Start of Available data
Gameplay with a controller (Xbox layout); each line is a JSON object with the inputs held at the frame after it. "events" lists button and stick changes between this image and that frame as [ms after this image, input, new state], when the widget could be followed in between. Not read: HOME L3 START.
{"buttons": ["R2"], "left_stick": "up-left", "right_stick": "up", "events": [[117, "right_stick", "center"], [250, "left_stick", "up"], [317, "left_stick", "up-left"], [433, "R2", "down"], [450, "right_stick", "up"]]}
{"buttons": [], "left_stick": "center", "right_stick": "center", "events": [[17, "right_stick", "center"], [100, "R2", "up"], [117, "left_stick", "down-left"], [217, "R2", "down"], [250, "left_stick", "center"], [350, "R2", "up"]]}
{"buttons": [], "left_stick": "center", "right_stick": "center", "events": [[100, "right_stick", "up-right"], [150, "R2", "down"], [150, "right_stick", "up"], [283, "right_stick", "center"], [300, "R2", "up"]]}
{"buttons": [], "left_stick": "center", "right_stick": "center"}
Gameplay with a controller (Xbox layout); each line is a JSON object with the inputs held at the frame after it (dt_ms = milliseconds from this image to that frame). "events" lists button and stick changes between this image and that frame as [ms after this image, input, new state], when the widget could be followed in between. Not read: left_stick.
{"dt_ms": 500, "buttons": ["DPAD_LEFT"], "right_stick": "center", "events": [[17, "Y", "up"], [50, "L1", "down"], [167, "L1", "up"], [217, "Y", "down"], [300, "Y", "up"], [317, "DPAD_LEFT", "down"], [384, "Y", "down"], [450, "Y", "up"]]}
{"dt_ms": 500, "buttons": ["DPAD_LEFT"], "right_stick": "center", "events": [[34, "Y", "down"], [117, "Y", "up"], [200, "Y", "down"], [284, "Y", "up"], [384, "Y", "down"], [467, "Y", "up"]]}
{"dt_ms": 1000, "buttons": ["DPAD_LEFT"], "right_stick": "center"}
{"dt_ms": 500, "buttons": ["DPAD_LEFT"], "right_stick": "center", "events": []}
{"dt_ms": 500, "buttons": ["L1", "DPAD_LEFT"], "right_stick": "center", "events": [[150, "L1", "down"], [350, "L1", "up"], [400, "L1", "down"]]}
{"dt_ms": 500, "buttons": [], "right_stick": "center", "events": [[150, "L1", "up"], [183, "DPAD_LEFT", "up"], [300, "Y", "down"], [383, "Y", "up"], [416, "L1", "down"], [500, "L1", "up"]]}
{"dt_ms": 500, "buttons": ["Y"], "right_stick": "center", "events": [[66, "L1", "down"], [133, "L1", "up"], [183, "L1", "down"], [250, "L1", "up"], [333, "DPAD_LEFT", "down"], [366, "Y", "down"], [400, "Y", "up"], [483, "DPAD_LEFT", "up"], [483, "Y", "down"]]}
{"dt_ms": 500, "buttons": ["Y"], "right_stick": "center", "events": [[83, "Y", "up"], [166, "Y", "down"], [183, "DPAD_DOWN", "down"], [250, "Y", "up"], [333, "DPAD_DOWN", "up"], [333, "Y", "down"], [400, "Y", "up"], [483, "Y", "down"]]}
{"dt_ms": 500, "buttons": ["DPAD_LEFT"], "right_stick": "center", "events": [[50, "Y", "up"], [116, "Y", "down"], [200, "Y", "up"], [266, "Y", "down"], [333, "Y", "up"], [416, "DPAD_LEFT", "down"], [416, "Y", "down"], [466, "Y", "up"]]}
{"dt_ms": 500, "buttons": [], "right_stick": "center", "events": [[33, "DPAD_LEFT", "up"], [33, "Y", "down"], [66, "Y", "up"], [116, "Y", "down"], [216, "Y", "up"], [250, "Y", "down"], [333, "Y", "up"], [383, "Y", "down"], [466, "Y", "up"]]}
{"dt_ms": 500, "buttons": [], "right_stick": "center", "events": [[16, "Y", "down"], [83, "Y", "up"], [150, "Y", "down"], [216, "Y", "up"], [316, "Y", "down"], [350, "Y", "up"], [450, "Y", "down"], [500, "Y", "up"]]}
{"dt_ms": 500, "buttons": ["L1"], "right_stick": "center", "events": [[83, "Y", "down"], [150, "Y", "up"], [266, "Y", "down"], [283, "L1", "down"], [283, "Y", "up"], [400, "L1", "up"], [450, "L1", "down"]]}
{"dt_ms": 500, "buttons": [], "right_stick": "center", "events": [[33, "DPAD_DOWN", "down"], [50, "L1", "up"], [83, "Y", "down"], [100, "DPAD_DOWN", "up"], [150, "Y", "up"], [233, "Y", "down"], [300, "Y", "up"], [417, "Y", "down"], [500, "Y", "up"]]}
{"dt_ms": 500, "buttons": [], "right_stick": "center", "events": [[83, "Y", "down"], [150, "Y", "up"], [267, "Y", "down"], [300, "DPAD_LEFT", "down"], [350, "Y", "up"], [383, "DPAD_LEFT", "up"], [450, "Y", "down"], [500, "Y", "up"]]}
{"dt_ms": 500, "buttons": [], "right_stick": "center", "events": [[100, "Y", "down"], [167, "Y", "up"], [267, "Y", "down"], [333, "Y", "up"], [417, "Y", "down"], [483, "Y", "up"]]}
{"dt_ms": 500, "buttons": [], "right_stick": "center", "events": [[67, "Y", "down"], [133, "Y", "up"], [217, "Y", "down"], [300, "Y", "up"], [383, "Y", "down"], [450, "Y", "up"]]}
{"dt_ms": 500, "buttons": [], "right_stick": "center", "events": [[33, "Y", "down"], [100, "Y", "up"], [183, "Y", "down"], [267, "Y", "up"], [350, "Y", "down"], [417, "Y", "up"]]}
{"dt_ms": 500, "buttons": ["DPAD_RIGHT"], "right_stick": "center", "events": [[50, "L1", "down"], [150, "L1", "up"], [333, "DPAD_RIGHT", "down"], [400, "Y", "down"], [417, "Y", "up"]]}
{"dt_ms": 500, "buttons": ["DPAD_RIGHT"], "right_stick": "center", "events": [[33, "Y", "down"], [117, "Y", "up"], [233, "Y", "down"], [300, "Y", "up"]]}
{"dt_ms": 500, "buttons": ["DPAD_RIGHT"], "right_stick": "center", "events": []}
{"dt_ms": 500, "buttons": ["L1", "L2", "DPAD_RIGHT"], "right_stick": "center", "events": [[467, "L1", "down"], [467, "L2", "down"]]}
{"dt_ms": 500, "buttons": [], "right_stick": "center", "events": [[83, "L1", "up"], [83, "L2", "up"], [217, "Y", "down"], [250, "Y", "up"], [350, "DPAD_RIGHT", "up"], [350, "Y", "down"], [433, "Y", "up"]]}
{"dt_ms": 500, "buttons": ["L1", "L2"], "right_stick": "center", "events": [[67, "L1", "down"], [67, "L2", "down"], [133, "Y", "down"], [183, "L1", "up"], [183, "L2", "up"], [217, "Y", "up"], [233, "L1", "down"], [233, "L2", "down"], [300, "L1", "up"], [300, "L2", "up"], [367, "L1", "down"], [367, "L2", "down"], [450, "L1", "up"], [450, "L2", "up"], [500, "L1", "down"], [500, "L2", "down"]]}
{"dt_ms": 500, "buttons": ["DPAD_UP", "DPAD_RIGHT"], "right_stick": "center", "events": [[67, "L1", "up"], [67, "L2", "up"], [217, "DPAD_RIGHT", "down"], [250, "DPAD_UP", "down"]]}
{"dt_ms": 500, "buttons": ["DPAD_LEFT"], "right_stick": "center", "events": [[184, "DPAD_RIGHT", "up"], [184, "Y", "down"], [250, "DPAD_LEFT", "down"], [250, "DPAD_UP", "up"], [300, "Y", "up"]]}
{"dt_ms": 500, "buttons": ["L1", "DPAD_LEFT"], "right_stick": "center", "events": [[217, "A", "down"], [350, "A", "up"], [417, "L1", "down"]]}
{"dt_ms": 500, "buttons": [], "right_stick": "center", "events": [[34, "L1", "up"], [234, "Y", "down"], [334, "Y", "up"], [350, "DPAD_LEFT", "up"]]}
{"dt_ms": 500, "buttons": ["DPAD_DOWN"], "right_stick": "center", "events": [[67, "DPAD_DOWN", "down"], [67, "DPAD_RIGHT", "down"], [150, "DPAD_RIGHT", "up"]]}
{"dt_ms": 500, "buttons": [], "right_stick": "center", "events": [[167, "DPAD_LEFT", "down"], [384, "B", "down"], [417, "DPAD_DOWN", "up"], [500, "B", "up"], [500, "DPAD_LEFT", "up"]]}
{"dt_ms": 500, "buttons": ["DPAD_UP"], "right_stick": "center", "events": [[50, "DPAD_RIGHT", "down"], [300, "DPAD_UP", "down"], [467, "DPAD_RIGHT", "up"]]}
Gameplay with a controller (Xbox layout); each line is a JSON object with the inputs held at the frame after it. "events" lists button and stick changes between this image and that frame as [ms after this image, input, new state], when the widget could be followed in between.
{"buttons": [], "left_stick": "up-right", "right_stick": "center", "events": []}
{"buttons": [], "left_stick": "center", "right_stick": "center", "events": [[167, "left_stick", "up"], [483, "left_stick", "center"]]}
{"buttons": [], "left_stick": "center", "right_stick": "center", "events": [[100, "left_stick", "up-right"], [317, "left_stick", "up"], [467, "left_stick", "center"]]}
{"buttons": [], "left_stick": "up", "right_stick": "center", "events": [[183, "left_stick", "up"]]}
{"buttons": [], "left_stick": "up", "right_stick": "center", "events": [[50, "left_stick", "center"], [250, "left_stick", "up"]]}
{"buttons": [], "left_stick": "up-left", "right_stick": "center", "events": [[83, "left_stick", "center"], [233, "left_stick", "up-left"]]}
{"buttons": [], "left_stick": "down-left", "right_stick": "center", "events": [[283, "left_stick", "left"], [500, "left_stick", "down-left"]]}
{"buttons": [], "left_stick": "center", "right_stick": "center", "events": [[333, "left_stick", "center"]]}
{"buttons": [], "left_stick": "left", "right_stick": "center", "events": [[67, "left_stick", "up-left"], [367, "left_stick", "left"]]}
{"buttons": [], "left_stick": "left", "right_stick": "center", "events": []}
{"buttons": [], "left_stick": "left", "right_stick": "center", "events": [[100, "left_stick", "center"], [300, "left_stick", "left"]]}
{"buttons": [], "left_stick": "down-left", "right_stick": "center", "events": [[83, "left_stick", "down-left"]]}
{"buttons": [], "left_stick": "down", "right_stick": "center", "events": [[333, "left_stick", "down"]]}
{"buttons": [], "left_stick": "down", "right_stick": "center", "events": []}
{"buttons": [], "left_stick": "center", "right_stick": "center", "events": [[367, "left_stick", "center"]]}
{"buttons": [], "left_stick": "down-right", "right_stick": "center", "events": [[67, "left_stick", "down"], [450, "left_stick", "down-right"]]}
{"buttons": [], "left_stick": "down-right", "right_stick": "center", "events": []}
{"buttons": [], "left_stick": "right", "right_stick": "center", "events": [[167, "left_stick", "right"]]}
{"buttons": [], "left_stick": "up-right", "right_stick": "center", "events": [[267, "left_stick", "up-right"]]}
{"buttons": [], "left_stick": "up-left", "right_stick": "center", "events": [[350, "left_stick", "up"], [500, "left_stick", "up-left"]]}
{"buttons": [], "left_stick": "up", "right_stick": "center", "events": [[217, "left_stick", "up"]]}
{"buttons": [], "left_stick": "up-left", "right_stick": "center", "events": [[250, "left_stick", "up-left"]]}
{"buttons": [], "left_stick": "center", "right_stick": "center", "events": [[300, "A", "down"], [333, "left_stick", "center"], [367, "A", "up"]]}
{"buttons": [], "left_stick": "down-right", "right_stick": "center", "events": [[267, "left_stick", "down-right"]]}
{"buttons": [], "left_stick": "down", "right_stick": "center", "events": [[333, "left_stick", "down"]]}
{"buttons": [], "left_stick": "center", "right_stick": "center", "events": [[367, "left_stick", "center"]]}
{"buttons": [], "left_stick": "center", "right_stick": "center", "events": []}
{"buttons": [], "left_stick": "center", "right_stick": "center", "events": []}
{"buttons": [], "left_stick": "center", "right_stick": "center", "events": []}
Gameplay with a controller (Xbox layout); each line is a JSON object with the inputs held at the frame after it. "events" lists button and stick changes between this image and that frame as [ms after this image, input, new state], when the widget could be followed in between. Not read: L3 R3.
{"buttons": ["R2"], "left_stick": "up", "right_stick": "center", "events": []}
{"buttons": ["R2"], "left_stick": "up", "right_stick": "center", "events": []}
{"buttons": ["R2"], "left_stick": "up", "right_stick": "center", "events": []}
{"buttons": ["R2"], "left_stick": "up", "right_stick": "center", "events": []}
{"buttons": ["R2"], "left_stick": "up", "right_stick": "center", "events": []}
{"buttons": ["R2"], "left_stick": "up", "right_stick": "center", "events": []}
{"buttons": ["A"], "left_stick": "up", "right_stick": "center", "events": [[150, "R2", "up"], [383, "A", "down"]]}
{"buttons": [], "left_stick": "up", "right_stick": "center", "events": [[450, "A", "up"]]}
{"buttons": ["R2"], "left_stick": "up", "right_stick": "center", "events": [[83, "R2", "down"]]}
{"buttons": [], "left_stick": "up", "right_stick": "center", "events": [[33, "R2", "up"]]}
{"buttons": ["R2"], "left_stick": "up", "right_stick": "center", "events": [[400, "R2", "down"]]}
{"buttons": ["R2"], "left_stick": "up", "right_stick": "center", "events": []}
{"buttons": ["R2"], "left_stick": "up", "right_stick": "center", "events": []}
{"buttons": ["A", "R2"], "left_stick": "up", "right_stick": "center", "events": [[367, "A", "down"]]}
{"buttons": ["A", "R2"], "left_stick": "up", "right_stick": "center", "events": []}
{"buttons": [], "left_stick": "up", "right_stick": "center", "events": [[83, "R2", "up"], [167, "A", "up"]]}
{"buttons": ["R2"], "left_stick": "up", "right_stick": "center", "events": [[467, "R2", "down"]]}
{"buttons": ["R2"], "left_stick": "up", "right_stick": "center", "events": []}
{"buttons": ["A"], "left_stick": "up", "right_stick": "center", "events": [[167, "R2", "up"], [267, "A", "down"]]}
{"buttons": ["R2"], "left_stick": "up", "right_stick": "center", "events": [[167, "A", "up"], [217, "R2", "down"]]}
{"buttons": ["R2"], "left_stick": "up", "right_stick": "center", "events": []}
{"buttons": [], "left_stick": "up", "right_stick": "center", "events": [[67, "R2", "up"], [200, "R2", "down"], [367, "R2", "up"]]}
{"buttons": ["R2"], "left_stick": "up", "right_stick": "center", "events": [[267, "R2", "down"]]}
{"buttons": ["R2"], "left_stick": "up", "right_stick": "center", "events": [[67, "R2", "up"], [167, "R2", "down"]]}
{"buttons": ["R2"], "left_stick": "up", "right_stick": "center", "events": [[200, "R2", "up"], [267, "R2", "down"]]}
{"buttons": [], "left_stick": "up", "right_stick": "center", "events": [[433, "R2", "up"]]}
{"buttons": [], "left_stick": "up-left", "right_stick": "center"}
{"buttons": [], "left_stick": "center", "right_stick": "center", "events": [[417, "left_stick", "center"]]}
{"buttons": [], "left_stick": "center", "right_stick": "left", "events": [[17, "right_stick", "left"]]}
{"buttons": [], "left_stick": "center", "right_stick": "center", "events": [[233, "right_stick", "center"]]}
End of Available data
» Problem to work on
Each line of the records, from the opening one through the line holding "Not read: left_stick.", should be restated word for word, with nothing else in the answer.

» Written answer
Gameplay with a controller (Xbox layout); each line is a JSON object with the inputs held at the frame after it. "events" lists button and stick changes between this image and that frame as [ms after this image, input, new state], when the widget could be followed in between. Not read: HOME L3 START.
{"buttons": ["R2"], "left_stick": "up-left", "right_stick": "up", "events": [[117, "right_stick", "center"], [250, "left_stick", "up"], [317, "left_stick", "up-left"], [433, "R2", "down"], [450, "right_stick", "up"]]}
{"buttons": [], "left_stick": "center", "right_stick": "center", "events": [[17, "right_stick", "center"], [100, "R2", "up"], [117, "left_stick", "down-left"], [217, "R2", "down"], [250, "left_stick", "center"], [350, "R2", "up"]]}
{"buttons": [], "left_stick": "center", "right_stick": "center", "events": [[100, "right_stick", "up-right"], [150, "R2", "down"], [150, "right_stick", "up"], [283, "right_stick", "center"], [300, "R2", "up"]]}
{"buttons": [], "left_stick": "center", "right_stick": "center"}
Gameplay with a controller (Xbox layout); each line is a JSON object with the inputs held at the frame after it (dt_ms = milliseconds from this image to that frame). "events" lists button and stick changes between this image and that frame as [ms after this image, input, new state], when the widget could be followed in between. Not read: left_stick.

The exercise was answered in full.